Glent is a search platform project that generates query suggestions based on search logs in a batch process. The suggestions are regenerated once a week and shipped to the production cirrussearch clusters to be presented to users when their search query is similar to a query glent has suggestions for. This documention is limited to the analytics portion of the glent suggestions pipeline. Querying the glent data and presenting suggestions to users is implemented in the CirrusSearch MediaWiki extension.

Development Environment

You will need java and maven for the analytics portion of glent.

Code

The source code is in gerrit project search/glent. To start working with glent clone the repository:

 git clone https://gerrit.wikimedia.org/r/search/glent

Build

You can build the distribution package by running:

 ./mvnw package

and the package will be in the target/ directory.

Release

All deployments of glent code must be accompanied by a release to make the jars available to production services. Releases are handled by the maven-release-plugin and can be run in a two stage process:

  1. ./mvnw release:prepare in the source repository which updates the version numbers. If your system username is different that the one in gerrit, use -Dusername=... option.
  2. ./mvnw release:perform in the source repository - this deploys the artifacts to archiva.

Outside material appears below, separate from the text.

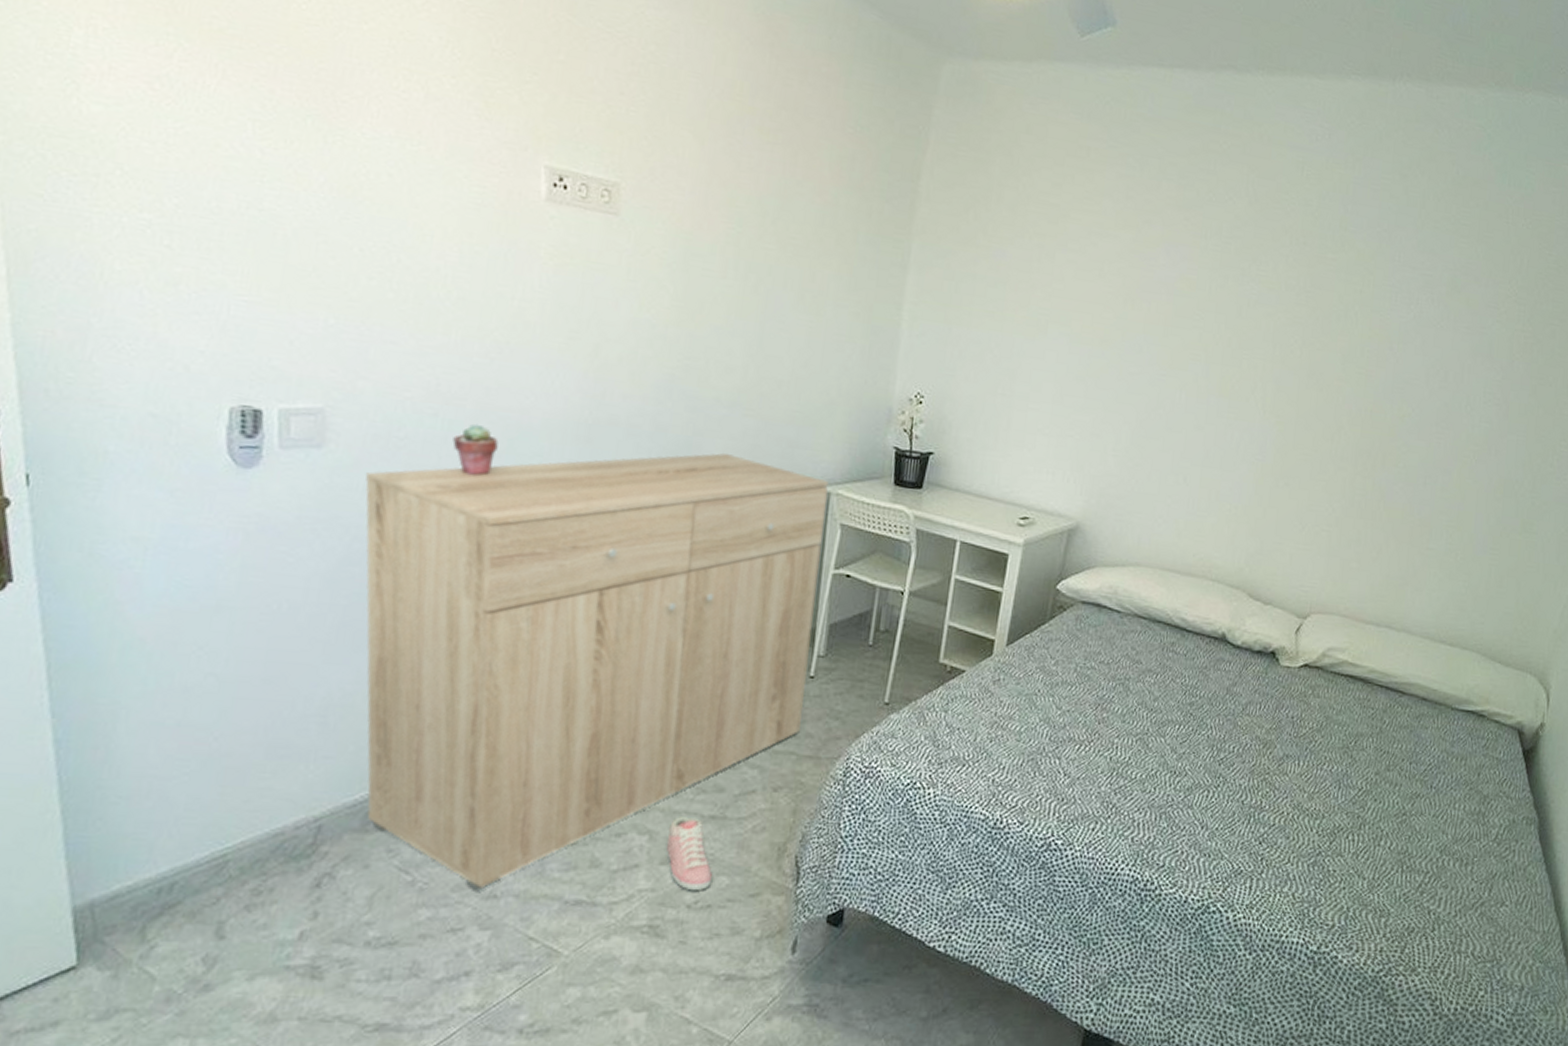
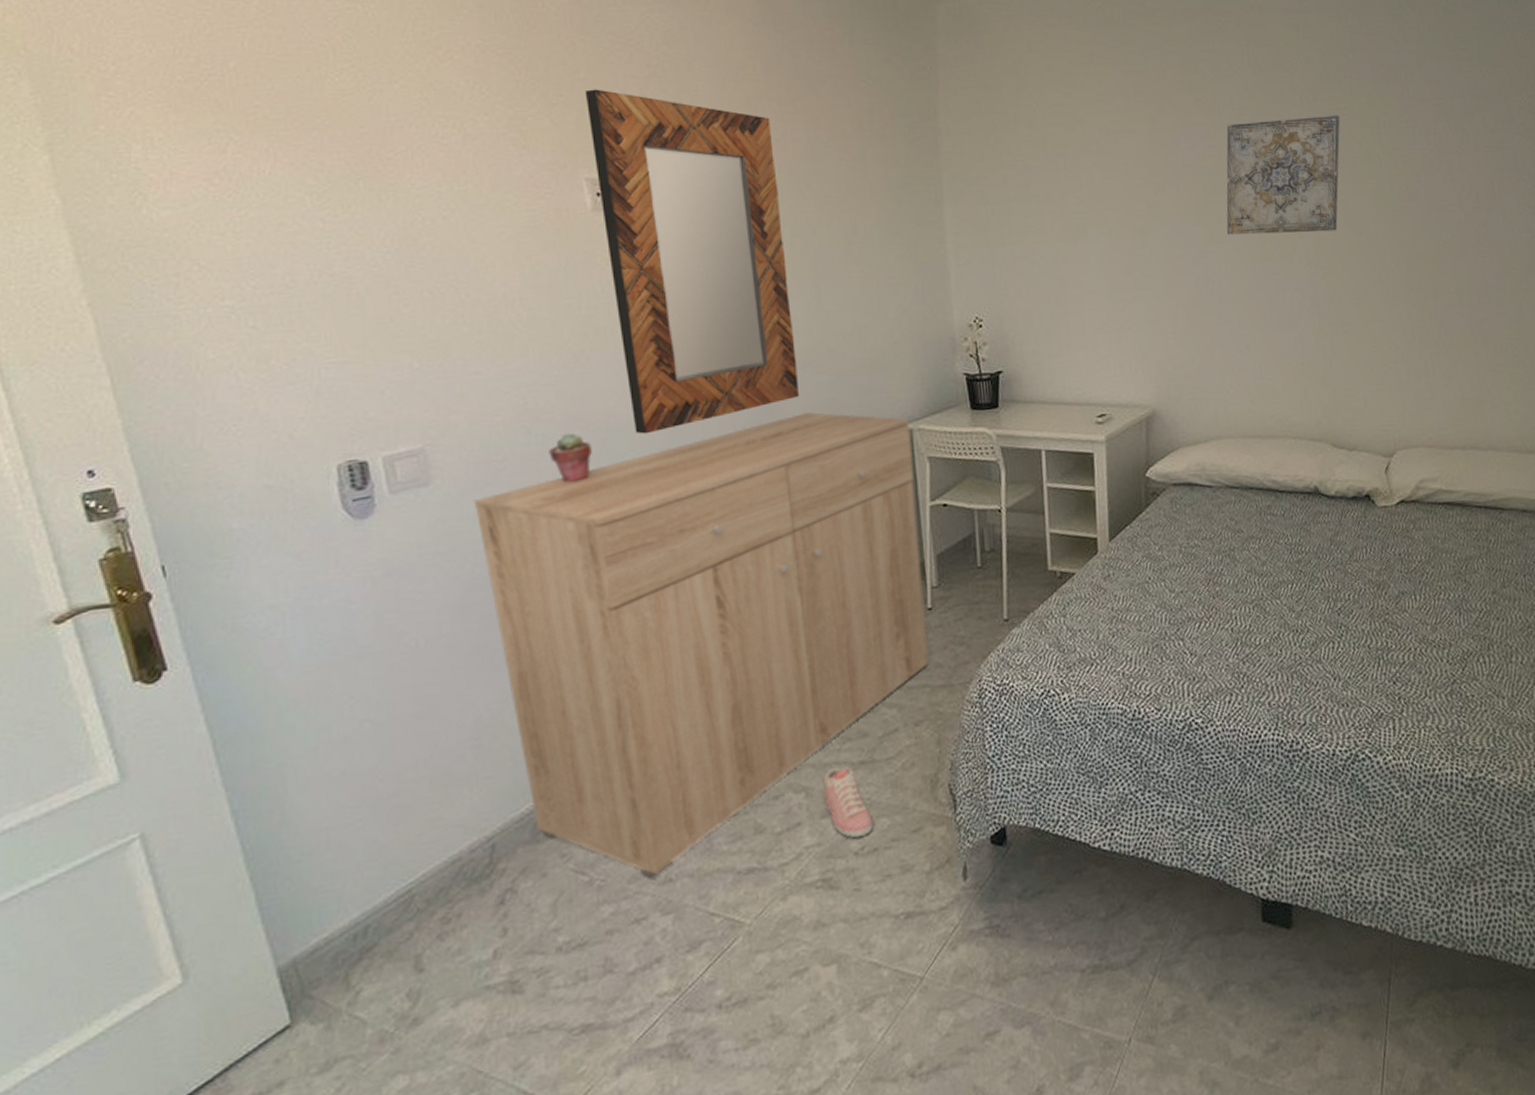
home mirror: none [546,74,748,442] -> present [584,89,799,434]
wall art: none [1189,250,1326,381] -> present [1226,115,1340,235]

Note that for the above you will need archiva deployment credentials in your ~/.m2/settings.xml file for the archiva.releases and archiva.snapshots repositories.

If there is some problem with preparing the release the local repository can be reset with:

./mvnw release:rollback

Deployment

The analytics portion of glent is run by an airflow dag in the gerrit project wikimedia/discovery/analytics. Once a new version of glent has been released you will need to update the deployed jars.

Once the jars are updated, deploy the jars to Airflow production.